▶ [ABOUT THIS TASK]: Repeat the records below exactly as they appear, leaving out any pictures.

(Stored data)
= Beginning of Section =

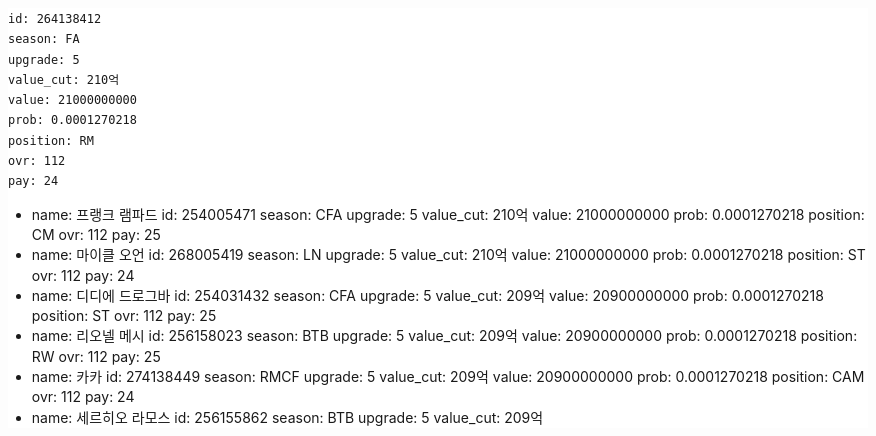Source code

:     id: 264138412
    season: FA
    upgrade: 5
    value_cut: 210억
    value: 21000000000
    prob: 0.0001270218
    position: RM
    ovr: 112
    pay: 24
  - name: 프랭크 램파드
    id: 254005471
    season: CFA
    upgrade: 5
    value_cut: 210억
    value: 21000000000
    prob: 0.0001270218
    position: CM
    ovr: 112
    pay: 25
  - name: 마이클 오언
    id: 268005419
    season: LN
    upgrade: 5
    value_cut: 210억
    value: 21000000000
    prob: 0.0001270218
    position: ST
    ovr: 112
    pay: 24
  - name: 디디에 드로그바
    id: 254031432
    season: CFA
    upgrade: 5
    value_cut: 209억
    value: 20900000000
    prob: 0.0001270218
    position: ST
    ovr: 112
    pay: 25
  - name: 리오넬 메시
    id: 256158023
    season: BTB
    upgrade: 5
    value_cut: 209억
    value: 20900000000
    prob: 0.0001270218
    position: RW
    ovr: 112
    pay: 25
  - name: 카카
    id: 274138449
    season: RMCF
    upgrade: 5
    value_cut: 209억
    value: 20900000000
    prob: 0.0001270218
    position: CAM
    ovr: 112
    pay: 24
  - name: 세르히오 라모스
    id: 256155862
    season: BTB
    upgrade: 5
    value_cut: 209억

= End of Section =

▶ [ANSWER TO THE PROBLEM]:
Source code

:     id: 264138412
    season: FA
    upgrade: 5
    value_cut: 210억
    value: 21000000000
    prob: 0.0001270218
    position: RM
    ovr: 112
    pay: 24
  - name: 프랭크 램파드
    id: 254005471
    season: CFA
    upgrade: 5
    value_cut: 210억
    value: 21000000000
    prob: 0.0001270218
    position: CM
    ovr: 112
    pay: 25
  - name: 마이클 오언
    id: 268005419
    season: LN
    upgrade: 5
    value_cut: 210억
    value: 21000000000
    prob: 0.0001270218
    position: ST
    ovr: 112
    pay: 24
  - name: 디디에 드로그바
    id: 254031432
    season: CFA
    upgrade: 5
    value_cut: 209억
    value: 20900000000
    prob: 0.0001270218
    position: ST
    ovr: 112
    pay: 25
  - name: 리오넬 메시
    id: 256158023
    season: BTB
    upgrade: 5
    value_cut: 209억
    value: 20900000000
    prob: 0.0001270218
    position: RW
    ovr: 112
    pay: 25
  - name: 카카
    id: 274138449
    season: RMCF
    upgrade: 5
    value_cut: 209억
    value: 20900000000
    prob: 0.0001270218
    position: CAM
    ovr: 112
    pay: 24
  - name: 세르히오 라모스
    id: 256155862
    season: BTB
    upgrade: 5
    value_cut: 209억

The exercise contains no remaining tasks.